Catalogue
Goth fashion is stereotyped as a dark, sometimes morbid, eroticized fashion and style of dress. Typical gothic fashion includes dyed black hair, dark eyeliner, black fingernails, black period-styled clothing; goths may or may not have piercings. Styles are often borrowed from the Elizabethan, Victorian or medieval period and often express Catholic or other religious imagery such as crucifixes or ankhs. The extent to which goths hold to this style varies amongst individuals as well as geographical locality, though virtually all Goths wear some of these elements. Fashion designers, such as Alexander McQueen and John Galliano, have also been described as practicing "Haute goth". Goth fashion is often confused with heavy metal fashion: outsiders often mistake fans of heavy metal for goth, particularly those who wear black trench coats or wear "corpse paint" (a term associated with the black metal music scene). Further information available at Pawn Brokers.

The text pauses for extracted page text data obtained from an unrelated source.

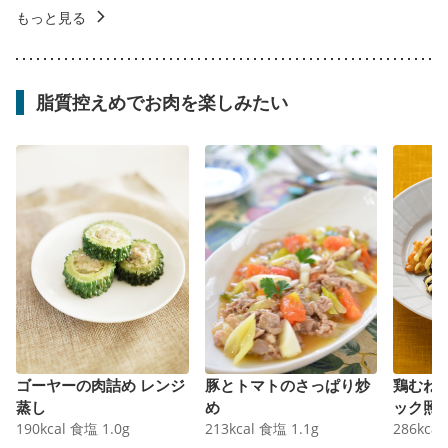
もっと見る
脂質控えめでお肉を楽しみたい
ゴーヤーの肉詰め レンジ
豚とトマトのさっぱり炒
鶏むね
蒸し
め
ック照
190
kcal
食塩
1.0
g
213
kcal
食塩
1.1
g
286
kcal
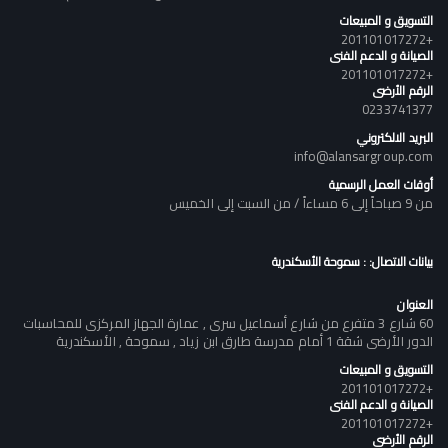
التسويق و المبيعات
+201101017272
الصيانة و الدعم الفنى
+201101017272
الرقم الأرضى
0233741377
البريد الالكتروني
info@alansargroup.com
أوقات العمل الرسمية
من 9 صباحاً إلى 6 مساءاً / من السبت إلى الخميس
بيانات الاتصال: : سموحة الأسكندرية
العنوان
60 شارع 3 متفرع من شارع أسماعيل سرى , عمارة الجهاز المركزى للمحاسبات
الدور الأرضى شقة 1 أمام مدرسة طارق ابن زياد , سموحة , الأسكندرية
التسويق و المبيعات
+201101017272
الصيانة و الدعم الفنى
+201101017272
الرقم الأرضى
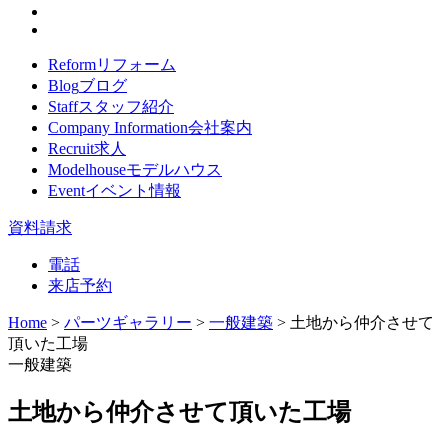
Reform
リフォーム
Blog
ブログ
Staff
スタッフ紹介
Company Information
会社案内
Recruit
求人
Modelhouse
モデルハウス
Event
イベント情報
資料請求
電話
来店予約
Home
>
パーツギャラリー
>
一般建築
>
土地から仲介させて
頂いた工場
一般建築
土地から仲介させて頂いた工場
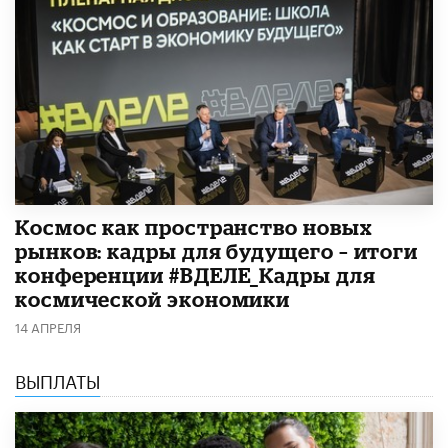
Космос как пространство новых
рынков: кадры для будущего – итоги
конференции #ВДЕЛЕ_Кадры для
космической экономики
14 АПРЕЛЯ
ВЫПЛАТЫ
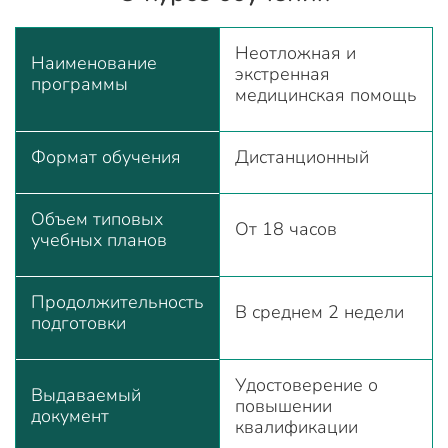
Неотложная и
Наименование
экстренная
программы
медицинская помощь
Формат обучения
Дистанционный
Объем типовых
От 18 часов
учебных планов
Продолжительность
В среднем 2 недели
подготовки
Удостоверение о
Выдаваемый
повышении
документ
квалификации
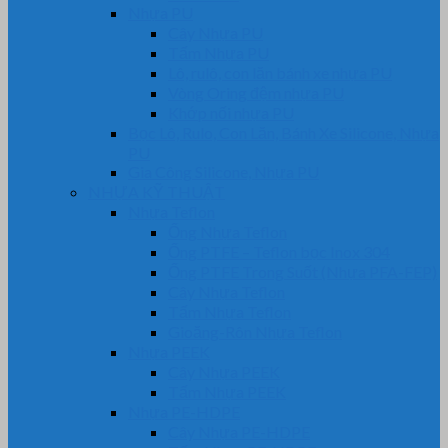
Nhựa PU
Cây Nhựa PU
Tấm Nhựa PU
Lô, rulô, con lăn bánh xe nhựa PU
Vòng Oring đệm nhựa PU
Khớp nối nhựa PU
Bọc Lô, Rulo, Con Lăn, Bánh Xe Silicone, Nhựa
PU
Gia Công Silicone, Nhựa PU
NHỰA KỸ THUẬT
Nhựa Teflon
Ống Nhựa Teflon
Ống PTFE – Teflon bọc Inox 304
Ống PTFE Trong Suốt (Nhựa PFA-FEP)
Cây Nhựa Teflon
Tấm Nhựa Teflon
Gioăng-Rôn Nhựa Teflon
Nhựa PEEK
Cây Nhựa PEEK
Tấm Nhựa PEEK
Nhựa PE-HDPE
Cây Nhựa PE-HDPE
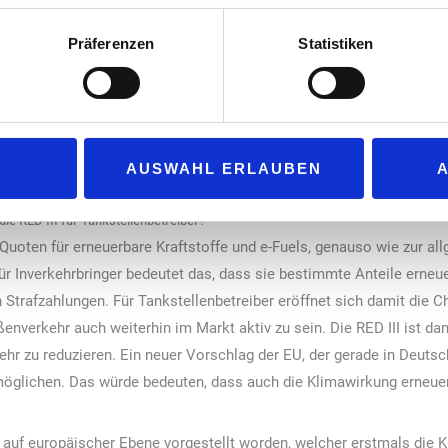
einen Anteilen lassen sich erste CO₂-Einsparungen erfüllen. Bei gr
fossilem Benzin geblendet. Für Tankstellen bedeutet das: Sie bleib
Präferenzen
Statistiken
e ihr Geschäftsmodell umstellen zu müssen.
ischen Vorgaben ab?
 vor allem dort, wo der Gesetzgeber Quoten zur Nutzung von E-Fuels
EU sehen wir mit der Erneuerbare-Energien-Richtlinie klare Vorgaben
AUSWAHL ERLAUBEN
Recht umgesetzt werden.
die RED III für Tankstellenbetreiber?
n Quoten für erneuerbare Kraftstoffe und e-Fuels, genauso wie zur a
Für Inverkehrbringer bedeutet das, dass sie bestimmte Anteile erneue
Strafzahlungen. Für Tankstellenbetreiber eröffnet sich damit die C
verkehr auch weiterhin im Markt aktiv zu sein. Die RED III ist damit
 zu reduzieren. Ein neuer Vorschlag der EU, der gerade in Deutschl
öglichen. Das würde bedeuten, dass auch die Klimawirkung erneuer
ive auf europäischer Ebene vorgestellt worden, welcher erstmals die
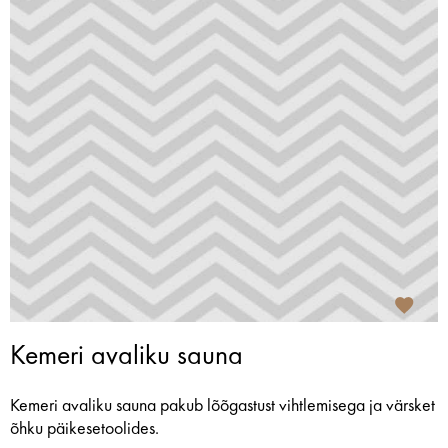
Kemeri avaliku sauna
Kemeri avaliku sauna pakub lõõgastust vihtlemisega ja värsket
õhku päikesetoolides.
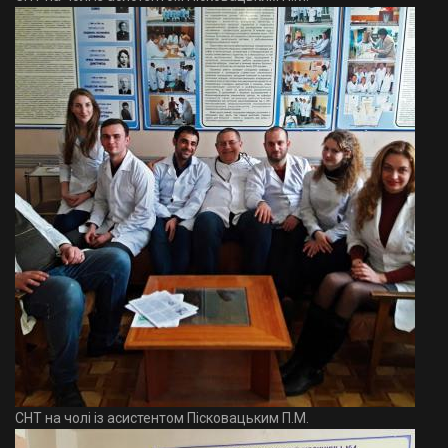
СНТ на чолі із асистентом Пісковацьким П.М.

- Gavin Baddeley: Goth Chic: A Connoisseur's Guide to Dark Culture (Plexus, US, August 2002, ISBN 0-85965-308-0)
- Richard Davenport-Hines: Gothic: Four Hundred Years of Excess, Horror, Evil and Ruin. 1999: North Port Press. ISBN 0-86547-590-3 (trade paperback)—A voluminous, if somewhat patchy, chronological/aesthetic history of Gothic covering the spectrum from Gothic architecture to The Cure.
- Embracing the Darkness; Understanding Dark Subcultures by Corvis Nocturnum (Dark Moon Press 2005. ISBN 978-0976698401) Features interviews with Michelle Belanger, "The Vampire" Don Henrie of Sci-Fi Channel's Mad Mad House, current Church of Satan High Priest Magus Peter H. Gilmore, Playboy and Fetish model Bianca Beauchamp, gothic clothing designer Kambriel, Geoff Kayson (founder of the occult jewelry retailer Alchemy Gothic), members of the dark metal band URN, and others.
- Digitalis, Raven: Goth Craft: The Magickal Side of Dark Culture (2007: Llewellyn Worldwide)—includes a lengthy explanation of Gothic history, music, fashion, and proposes a link between mystic/magical spirituality and dark subcultures.